Look at those flaky layers

Basic cream scone recipe courtesy of Baking Illustrated

  • 2 cups all-purpose flour, preferably a low-protein brand such as Gold Medal or Pillsbury
  • 1 tblsp baking powder
  • 2 tblsp sugar
  • 1/2 tsp salt
  • 5 tblsp cold unsalted butter, cut into chunks
  • 1/2 cup golden raisins (or other dried fruit of choice)
  • 1 cup cold heavy cream
  • 1 tblsp freshly grated lemon zest
  • 1 tblsp finely diced fresh rosemary

Yields 8 scones.

1. Adjust the oven rack to the middle position and preheat to 425° F. Mix the lemon zest and rosemary into the cream, and allow it to steep in the refrigerator for 10-15 minutes.

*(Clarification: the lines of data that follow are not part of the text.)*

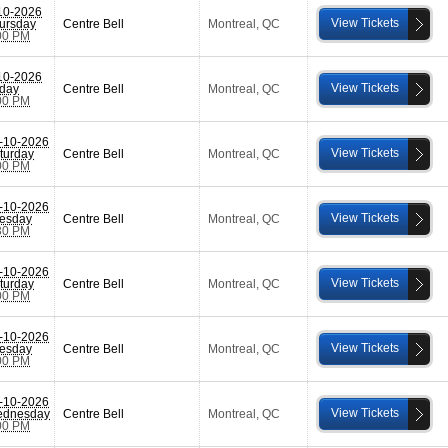
10-2026
View Tickets
ursday
Centre Bell
Montreal
,
QC
00 PM
10-2026
View Tickets
iday
Centre Bell
Montreal
,
QC
00 PM
-10-2026
View Tickets
turday
Centre Bell
Montreal
,
QC
00 PM
-10-2026
View Tickets
esday
Centre Bell
Montreal
,
QC
30 PM
-10-2026
View Tickets
turday
Centre Bell
Montreal
,
QC
00 PM
-10-2026
View Tickets
esday
Centre Bell
Montreal
,
QC
00 PM
-10-2026
View Tickets
dnesday
Centre Bell
Montreal
,
QC
00 PM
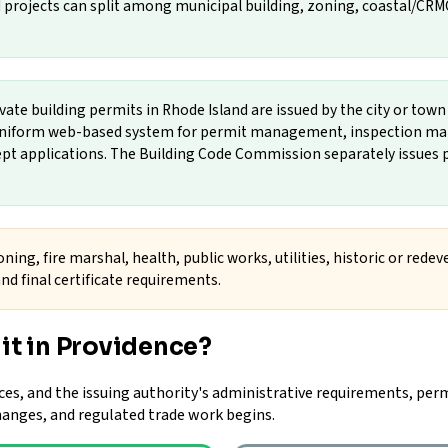
projects can split among municipal building, zoning, coastal/CRMC, f
vate building permits in Rhode Island are issued by the city or tow
a uniform web-based system for permit management, inspection ma
cept applications. The Building Code Commission separately issues p
ning, fire marshal, health, public works, utilities, historic or rede
nd final certificate requirements.
it in Providence?
ces, and the issuing authority's administrative requirements, perm
changes, and regulated trade work begins.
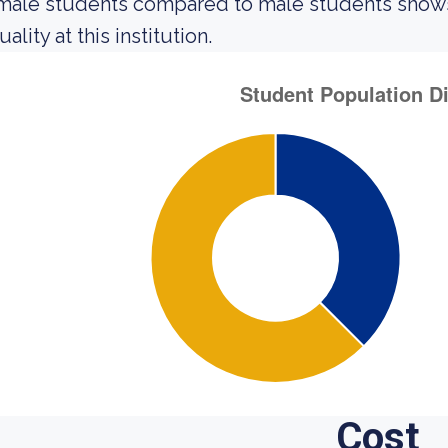
male students compared to male students shows 
ality at this institution.
Cost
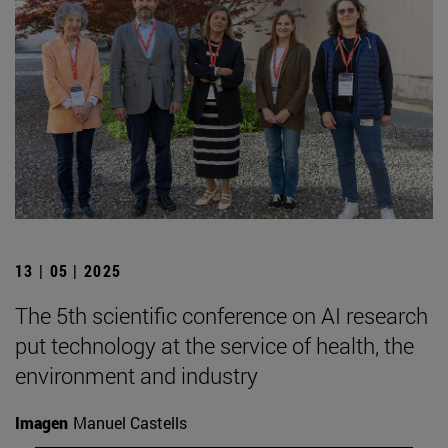
13 | 05 | 2025
The 5th scientific conference on AI research
put technology at the service of health, the
environment and industry
Imagen
Manuel Castells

2. Whisk the flour, baking powder, sugar, and salt together in a large bowl. Place this mixture into the workbowl of a food processor equipped with a metal blade. Scatter the chunks of butter evenly over the dry ingredients. Cover and process with 10 one-second pulses, or until the dough resembles coarse pebbles.

3. Remove the blade and transfer the mixture back into the separate bowl. Gently stir in the cream with a fork or rubber spatula until the dough begins to form, about 30 seconds. Transfer the dough and loose flour bits to a clean work surface and knead the dough until it comes together into a rough, slightly sticky ball, 5 to 10 seconds.

4. Gently press the dough into an 8-inch round cake pan, release the round, and cut it into 8 wedges using a very sharp chef’s knife or bench scraper. Place the wedges 1/2 an inch apart on an ungreased baking sheet. Bake until the scone tops are lightly brown, 12-15 minutes. Cool on a wire rack for at least 10 minutes. Serve warm or at room temperature.